US President Donald Trump has announced that the US will impose tariffs on ever large volumes of Chinese goods. At the time of writing, the US had subjected US$200 billion (about €175 billion) worth of Chinese imports to a 10% tariff. China retaliated by levying tariffs on US$60 billion (€52.5 billion) worth of US imports, representing almost all of America’s exports to China.

“The trade war has impacted the Chinese manufacturing sector and the economy has slowed sharply.

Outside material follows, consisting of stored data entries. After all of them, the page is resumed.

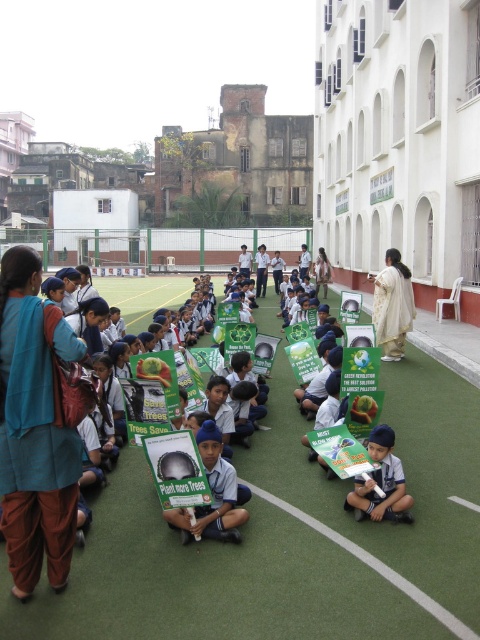
You are a photographer standing at the bottom left corner of the image. You want to take a photo of the white textured dress at center. Which direction should you move to get the dress into your camera frame?

Since the white textured dress at center is located at coordinates approximately 0.478 on the x and 0.819 on the y axis, you should move towards the center of the image to capture it in your frame.

You are a photographer positioned at the back of the scene. You need to capture a photo where both the blue cotton kurta at center and the white uniform child at center are clearly visible. Considering their heights, which one should you focus on first to ensure both are in frame?

The blue cotton kurta at center is taller than the white uniform child at center, so focusing on the blue cotton kurta at center first will ensure the white uniform child at center is also in frame since it is shorter.

You are a photographer at the event and need to ensure that both the blue cotton kurta at center and the white uniform child at center are clearly visible in your photo. Which one should you focus on first to ensure proper focus, considering their sizes?

The blue cotton kurta at center is bigger than the white uniform child at center, so you should focus on the blue cotton kurta at center first to ensure proper focus.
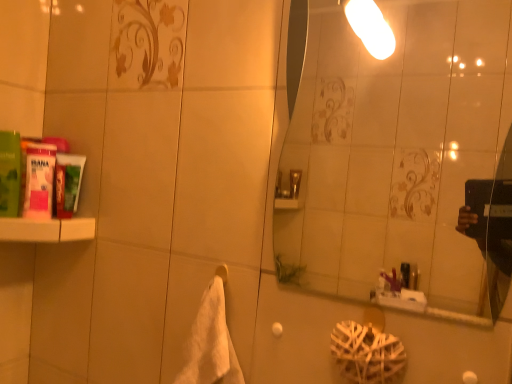
Question: Is point (275, 322) positioned closer to the camera than point (480, 294)?

Choices:
 (A) closer
 (B) farther

Answer: (A)

Question: From a real-world perspective, is white matte towel bar at lower center physically located above or below transparent glass mirror at upper center?

Choices:
 (A) above
 (B) below

Answer: (B)

Question: Which object is positioned farthest from the green matte mouthwash at left, the 3th mouthwash from the right?

Choices:
 (A) green matte tube at left, which appears as the third mouthwash when viewed from the left
 (B) pink matte tube at left, the 2th mouthwash from the left
 (C) transparent glass mirror at upper center
 (D) white matte towel bar at lower center
 (E) white soft towel at center

Answer: (C)

Question: Estimate the real-world distances between objects in this image. Which object is closer to the green matte mouthwash at left, the 3th mouthwash from the right?

Choices:
 (A) white soft towel at center
 (B) white matte towel bar at lower center
 (C) transparent glass mirror at upper center
 (D) white matte shelf at left
 (E) green matte tube at left, which appears as the third mouthwash when viewed from the left

Answer: (D)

This is best seen in the data for exports to China from its trading partners – Australia’s exports to China, which grew by 21.8% in 2017, plateaued around the same level from April to August 2018,” the authors state. 


“The outcome of the Brexit negotiations still remains uncertain and all three possibilities (leaving without a deal, a soft Brexit or not leaving at all) seem possible,” the report’s authors note.

While a no-deal Brexit would do the most economic damage in the short-term, we expect the UK economy to suffer some disruption in 2019 in any case due to lower inward and business investment.

“This will give France (as well as India) the chance to overtake the UK in the ranking for 2019. But France has not really come to terms with reducing its bloated public sector and resulting high taxes.”

Other key findings in the 2019 Welt are as follows: 

  • South Korea is set to become one of the top 10 largest economies by 2026 
  • Italy is forecast to drop out of the 10 largest economies by 2026 and fall to 13th in 2033
  • Mexico is forecast to overtake Spain to become the largest Spanish-speaking economy in 2031
  • Bangladesh is due to enter the top 25 largest economies, rising from 41st in 2019 to 24th in 2032
  • Pakistan is expected to enter the top 30 largest economies, rising from 44th in 2019 to 27th in 2033
  • Weakening oil prices through the 2020s will push Saudi Arabia out of the world’s 20 largest economies by 2028, eventually sinking to 23rd in the rankings by 2033

Speaking about the findings, Cebr Deputy Chairman Douglas McWilliams stated: “In 2003, the world’s five largest economies were the US, Japan and three European countries.

30 years later three out of the top five economies will be Asian (India third and Japan fourth) and only one will be European (Germany). This is one reason why, even though Brexit will be disruptive in the short-term, long-term it is unlikely to do much damage to the UK economy and might, on some assumptions, boost it.

“The Asian economies, led by China, are still poised to catch up with – and in many cases indeed overtake – Western countries. But due to weaker currencies and the slowdown in China, which looks set to worsen in 2019, the rise of the Asian economies will be delayed.”